Tuesday, October 6, 2015

Jupiter Players Perform Dotzauer, Thieriot and Brahms

Yesterday afternoon, the indefatigable Jupiter Players gave another recital at St. Stephens Church, under the title German Romanticism, this one featuring the music of Friedrich Dotzauer, Ferdinand Thieriot and Johannes Brahms.  As I had never before even heard the names of Dotzauer and Thierot and was unfamiliar with the Brahms in its present arrangement, I had an opportunity to hear an entire program of music that was new to me.

The afternoon began with Dotzauer's Bassoon Quartet in B-flat major, Op. 36 (1816).  Other than the brief Wikipedia biography, I could find nothing online regarding this composer or his work.  A German cellist active in the first half of the nineteenth century and best remembered today for the pedagogical exercises he composed, he was first a member of the Meiningen Orchestra, then the Leipzig Gewandhaus (where he was also a member of the Leipzig Professors' Quartet) and finally the Dresden Court Orchestra.  His works with opus number exceed 175, so he must have been exceptionally prolific as a composer.  As a teacher, according to the Jupiter Players' website, he founded the Dresden School at a time when "the Dresden Court had become an important center for the study of the cello in Europe."

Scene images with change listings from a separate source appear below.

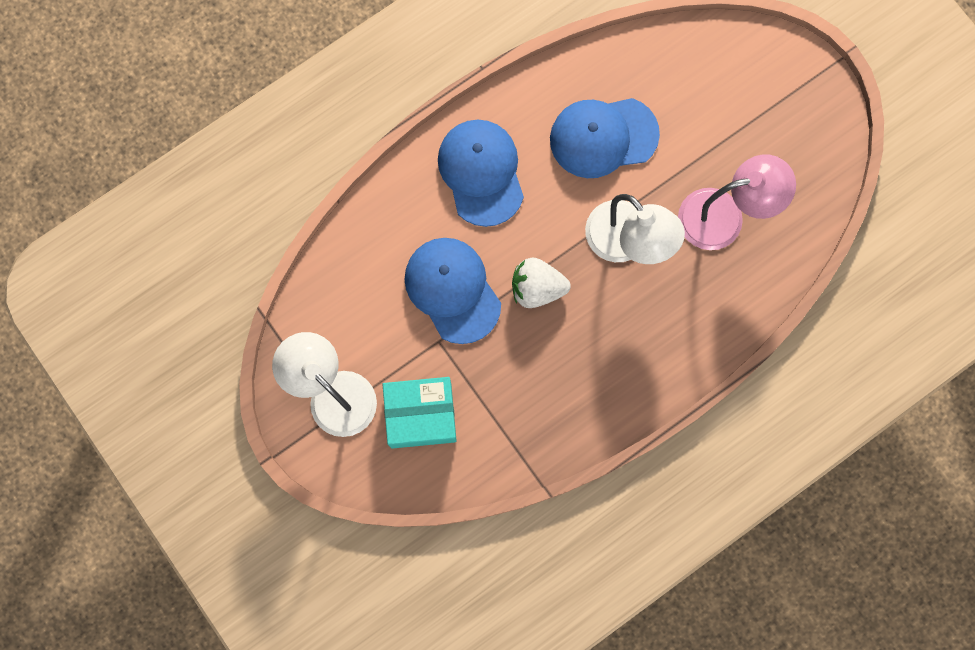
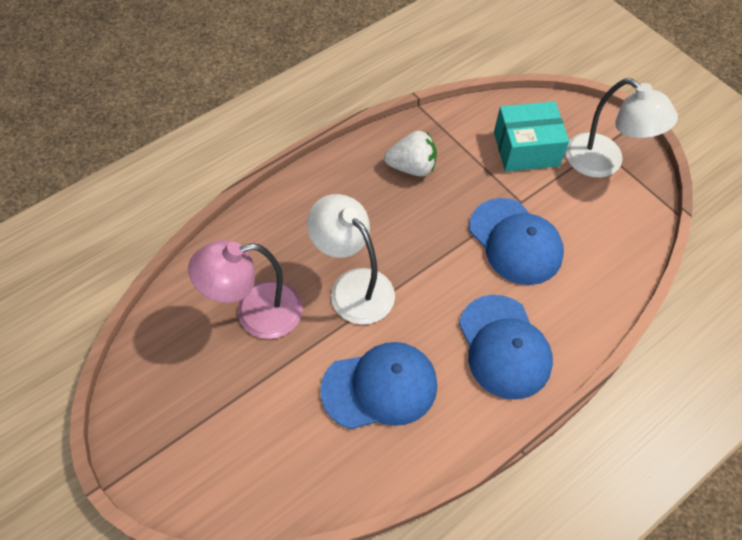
camera: 175 degrees right, 20 degrees down
white strawberry [512,257,571,308] -> white strawberry moved to [384,131,437,176]

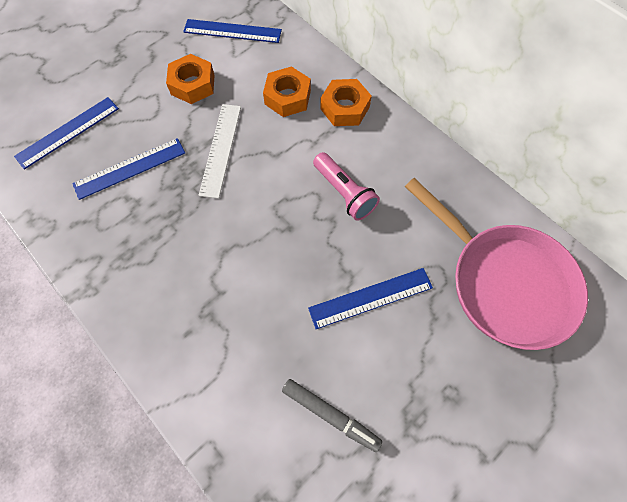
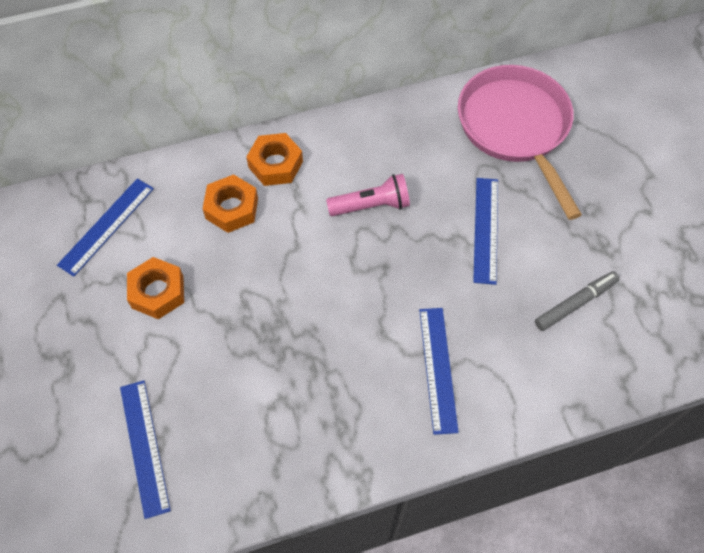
camera: 65 degrees left, 5 degrees down
blue ruler [72,138,185,200] -> blue ruler moved to [419,308,459,435]
white ruler [199,104,241,199] -> none
pink pan [405,178,588,350] -> pink pan turned 90 degrees counterclockwise [458,65,582,220]

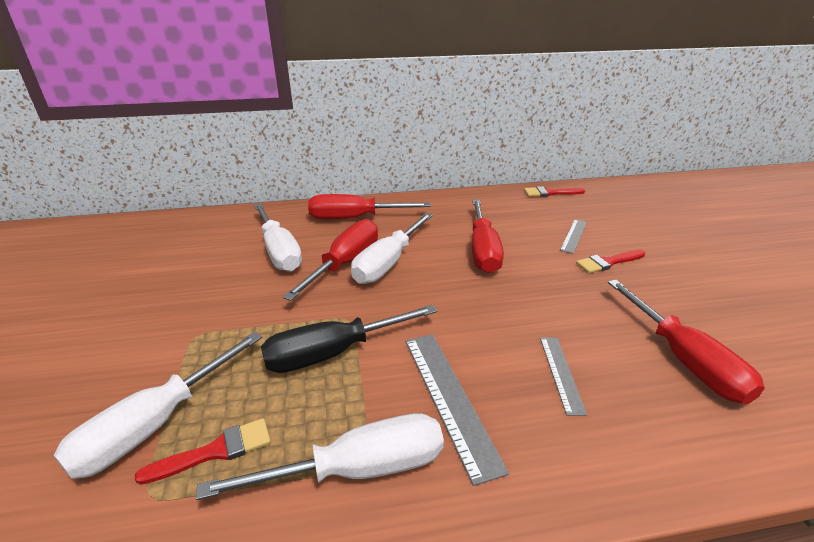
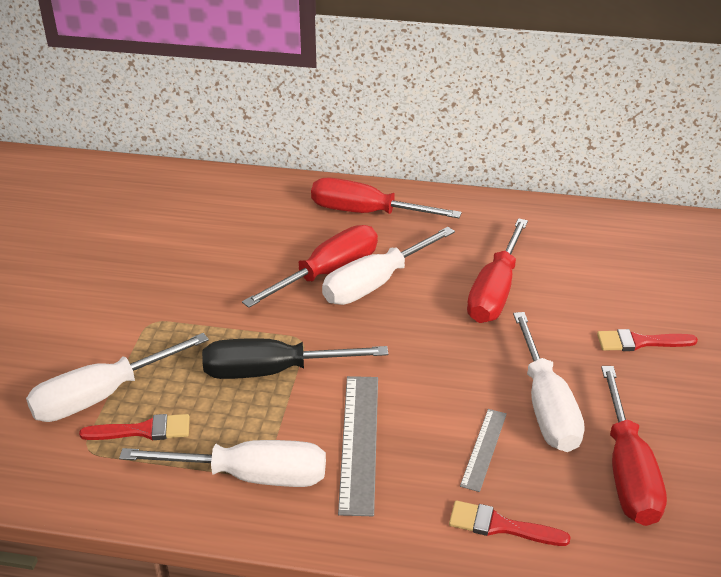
camera: 20 degrees right, 5 degrees up
white screwdriver [254,203,302,272] -> white screwdriver moved to [513,312,585,452]
red brush [524,186,585,197] -> red brush moved to [449,500,571,546]
grey ruler [560,219,587,254] -> none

The next work on the program was Thieriot's Clarinet Quintet in E-flat major (c. 1880).  There is almost as little information on this composer as there is on Dotzauer.  He spent most of his life in Hamburg and was highly regarded as a composer until his death in 1919 at which point his music disappeared from the repertoire.  His greatest claim to fame is that he was once a friend of Brahms.  The clarinetist at today's performance, Vadim Lando, speculated that one reason Thieriot is so little known is because the bulk of his unpublished scores somehow ended up in Russia and so were unavailable to Western musicians during the Soviet period.

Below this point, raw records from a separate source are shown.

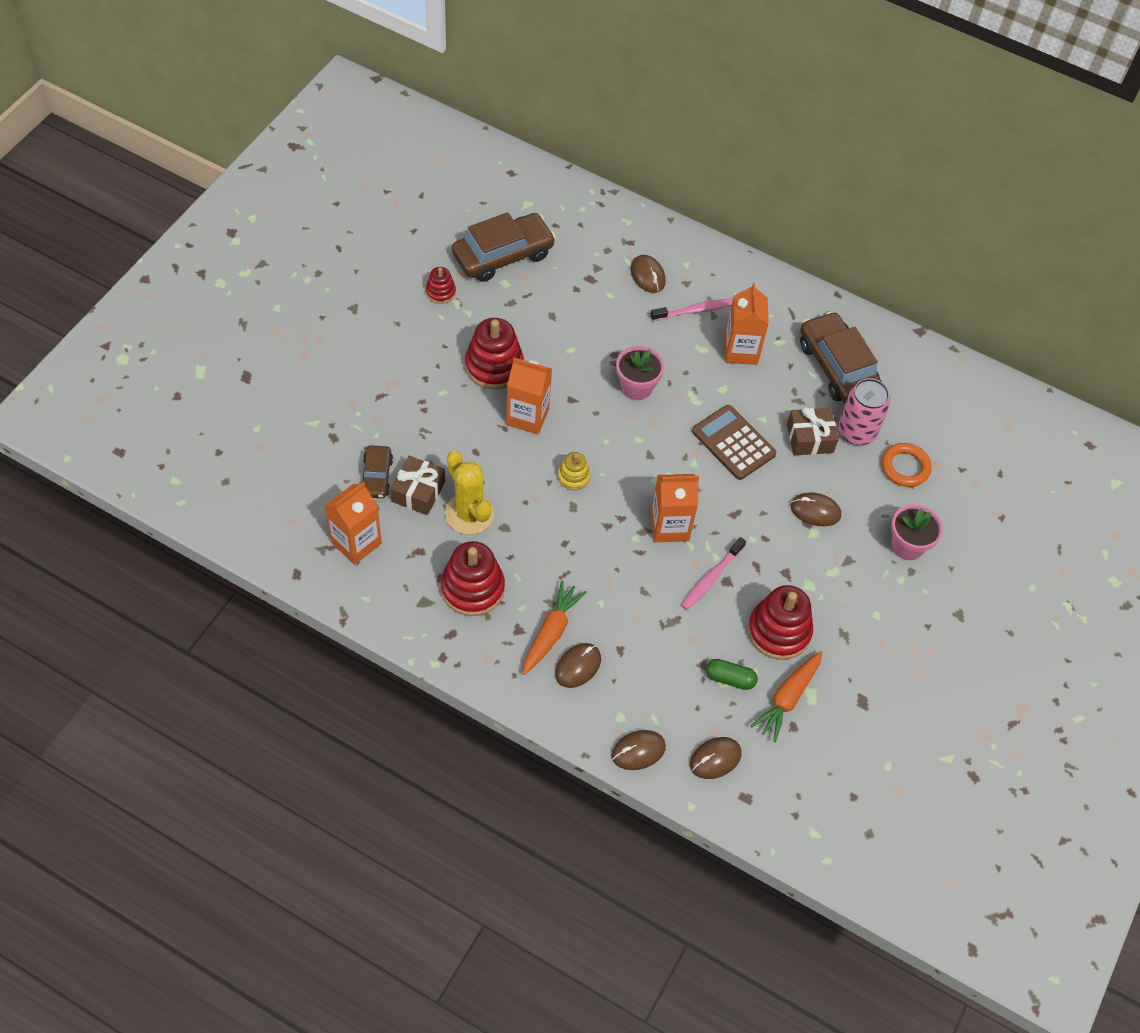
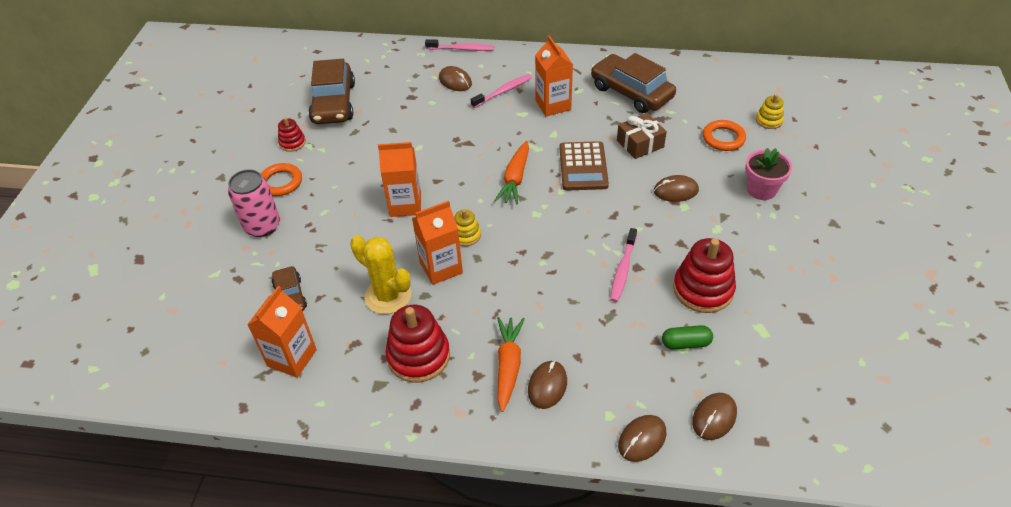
camera: 15 degrees left, 10 degrees down
brown gift [390,456,445,515] -> none
brown car [452,212,556,282] -> brown car turned 135 degrees clockwise [308,59,355,124]
red stacking toy [465,318,524,389] -> none
pink flower pot [616,346,664,400] -> none
orange carton [651,474,699,542] -> orange carton moved to [412,201,463,285]
brown calculator [692,405,776,480] -> brown calculator turned 120 degrees counterclockwise [559,141,609,190]
orange carrot [750,651,823,742] -> orange carrot moved to [494,141,529,205]
pink can [838,378,890,445] -> pink can moved to [228,169,280,237]
none -> orange ring [261,163,302,196]
none -> pink toothbrush [425,39,494,51]
none -> yellow stacking toy [756,94,784,129]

No matter how obscure the two opening works, they were actually much more accomplished compositions than I had anticipated and were both enjoyable to hear.  I found the opening of the Dotzauer quartet somewhat reminiscent of Mozart's compositions for winds.  

After intermission, the program closed with Brahms's Piano Trio in G major.  If the title of the work is unfamiliar, it is because the piece was not originally composed as a piano trio by Brahms (he wrote only three that are definitely attributed to him - the B major, Op. 8; the C major, Op. 87; and the C minor, Op. 101 - although he may also have authored a trio in A major that was only discovered in 1924), but is instead a transcription of his String Sextet No. 2, Op. 36 (1864-1865).  The arrangement for piano, violin and cello was completed by Theodor Kirchner with Brahms's approval.  This was not their only collaboration; Kirchner also completed the vocal score of Brahms's German Requiem and arranged the third and fourth sets of Hungarian Dances for solo piano.  It is not clear why Brahms worked so often with Kirchner, though the latter was recognized as a talented composer in his own right; these commissions may have been acts of generosity on Brahms's part to a fellow musician who was almost always in need.  As the Jupiter Players' website tactfully puts it:
"Although essentially forgotten, Kirchner was Brahms's friend, Schumann's protégé, Mendelssohn's pupil, Wagner's accompanist, Dvorák's arranger, dedicatee of Reger's second Violin Sonata, Clara Schumann's lover (a brief, discreet, unhappy liaison in the early 1860s), and would-be lover of the poet and writer Mathilde Wesendonck (she was immortalized by Wagner's "Wesendonck Songs").  Kirchner was universally admired as a marvelous musician, but he could not maintain a job or marriage, and his gambling and extravagance led to destitution in his later years, so much so that his publisher and friends, including Brahms, bailed him out of debt."
In any event, hearing Brahms's chamber piece in this arrangement provided a novel listening experience. Although I still prefer the composer's original scoring for strings, the use of the piano was quite effective, particularly in the third movement poco adagio. It also helped a great deal that the pianist, Max Levinson, was such an able musician. His playing showed wonderful sensitivity and a thorough understanding of Brahms's music.